For safety reasons, Sterling’s Director of Flight Operations has reacted to the situation by separating the two groups, now the flight crews consist either of Sterling or Maersk pilots, not both.

During FL Group’s acquisition of Sterling, questions arose in the Icelandic media whether FL Group’s CEO Hannes Smárason had collaborated with Sterling owner Fons Investment during Fons’s original acquisition of Sterling and whether FL Group had paid an unreasonable premium for Sterling. Icelandic daily Bladid reported that after Fons’s acquisition of Sterling, FL Group transferred ISK 3 billion to the Luxembourg subsidiary of Kaupthing without any formal loan agreements or other similar documentation. The funds were transfered back to FL Group after several members of the board met with representatives of Kaupthing. Subsequently, 6 out of 7 directors at FL Group resigned.

In the midst of the speculation of unauthorized dealings, Smárason told Icelandic National Broadcasting Service, RÚV, that if Sterling’s operations went according to plan, Sterling would be worth “five times as much within a year”.

Earlier this month, at a Börsen Executive Club sponsored conference in Copenhagen, Smárason said that in making good business decisions it was key to exclude all emotional aspects towards companies.

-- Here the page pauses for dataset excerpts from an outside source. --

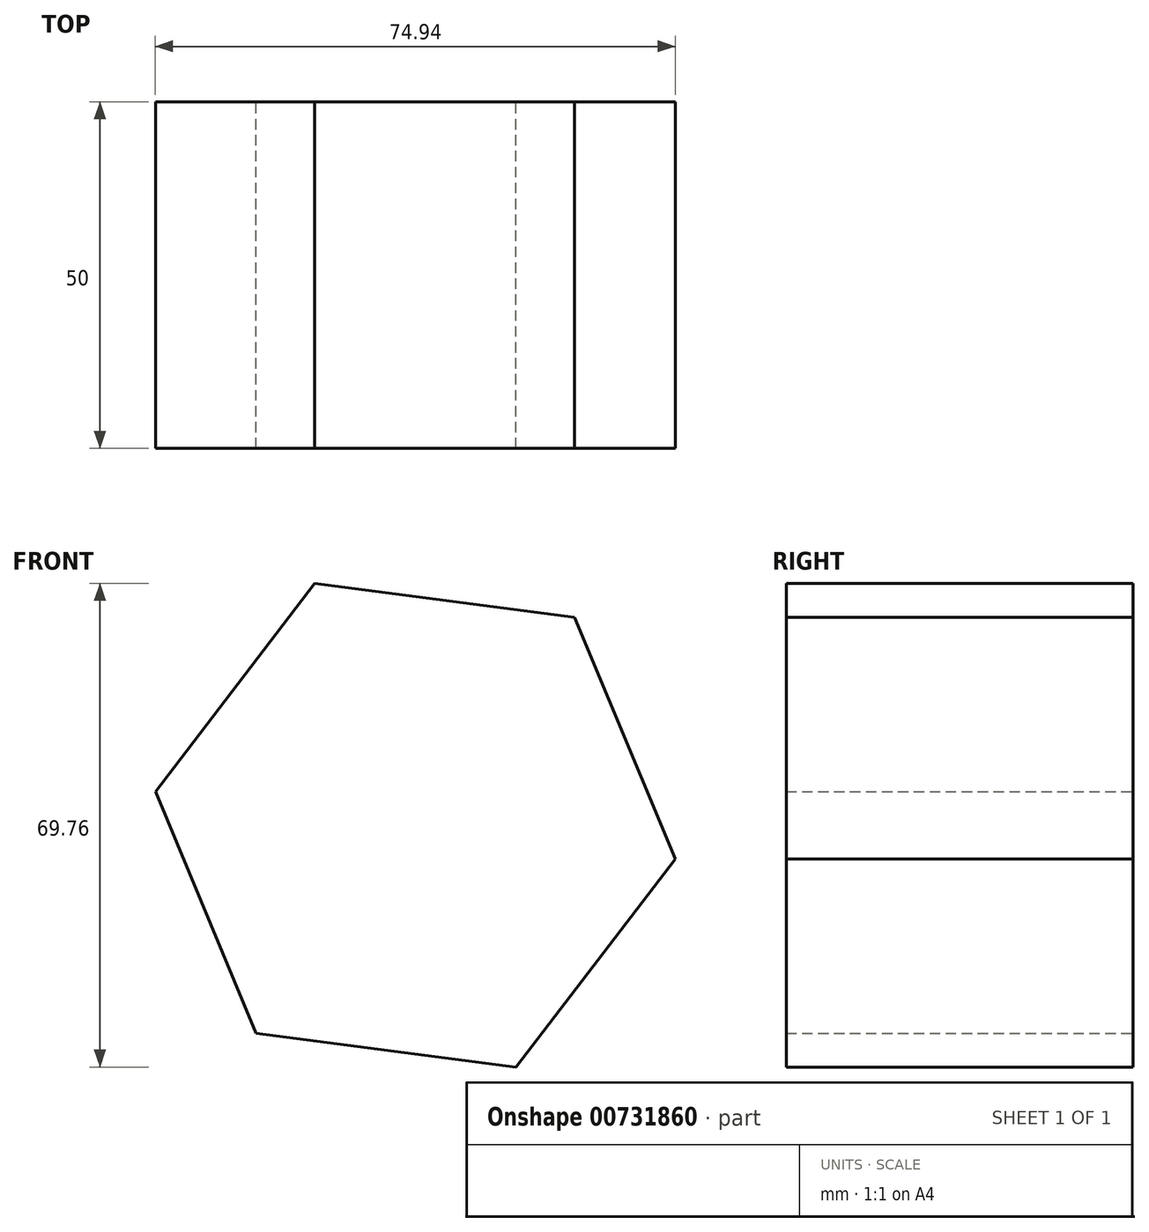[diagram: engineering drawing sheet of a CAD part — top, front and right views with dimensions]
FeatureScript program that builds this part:
annotation { "Feature Type Name" : "Feature", "Feature Type Description" : "" }
export const myFeature = defineFeature(function(context is Context, id is Id, definition is map)
    precondition{}
    {
        {
            var Q0;
            Q0=qCreatedBy(makeId("Front.planeOp"),FACE);
            var sketch = newSketch(context, id + "F0", { "sketchPlane" : qUnion([Q0])});
            skCircle(sketch, "E0.cCircle", {"center": v(0, 0) * mm, "radius": 32.72 * mm, "construction": true});
            skLineSegment(sketch, "E0.0", {"start": v(22.95, 30.01) * mm, "end": v(37.47, -4.87) * mm});
            skLineSegment(sketch, "E0.1", {"start": v(37.47, -4.87) * mm, "end": v(14.52, -34.88) * mm});
            skLineSegment(sketch, "E0.2", {"start": v(14.52, -34.88) * mm, "end": v(-22.95, -30.01) * mm});
            skLineSegment(sketch, "E0.3", {"start": v(-22.95, -30.01) * mm, "end": v(-37.47, 4.87) * mm});
            skLineSegment(sketch, "E0.4", {"start": v(-37.47, 4.87) * mm, "end": v(-14.52, 34.88) * mm});
            skLineSegment(sketch, "E0.5", {"start": v(-14.52, 34.88) * mm, "end": v(22.95, 30.01) * mm});
            skPoint(sketch, "E0.0.midPoint", {"position": v(30.2, 12.57) * mm});
            skSolve(sketch);
        }
        {
            var Q0;
            Q0=makeQuery(id+"F0.imprint","IMPRINT",FACE,{"disambiguationData":[TD([[makeQuery(id+"F0.imprint","IMPRINT",EDGE,{"derivedFrom":sQuery(id+"F0.wireOp",EDGE,"E0.0")}),-1.0]])]});
            extrude(context, id + "F1", {"entities" : qUnion([Q0]), "endBound" : BoundingType.SYMMETRIC, "depth" : 50 * mm, "offsetDistance" : 25 * mm});
        }
    });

His comments provoked former Prime Minister and co-editor of Fréttabladid Thorsteinn Pálsson to write in an editorial recently, “the emotions that employees have relating to their obligations in the workplace are one of the most important foundations of the success of companies. But don’t the obligations then need to be reciprocated?” “All things considered, perhaps emotions, obligations and profits are not altogether independent entities,” wrote Pálsson.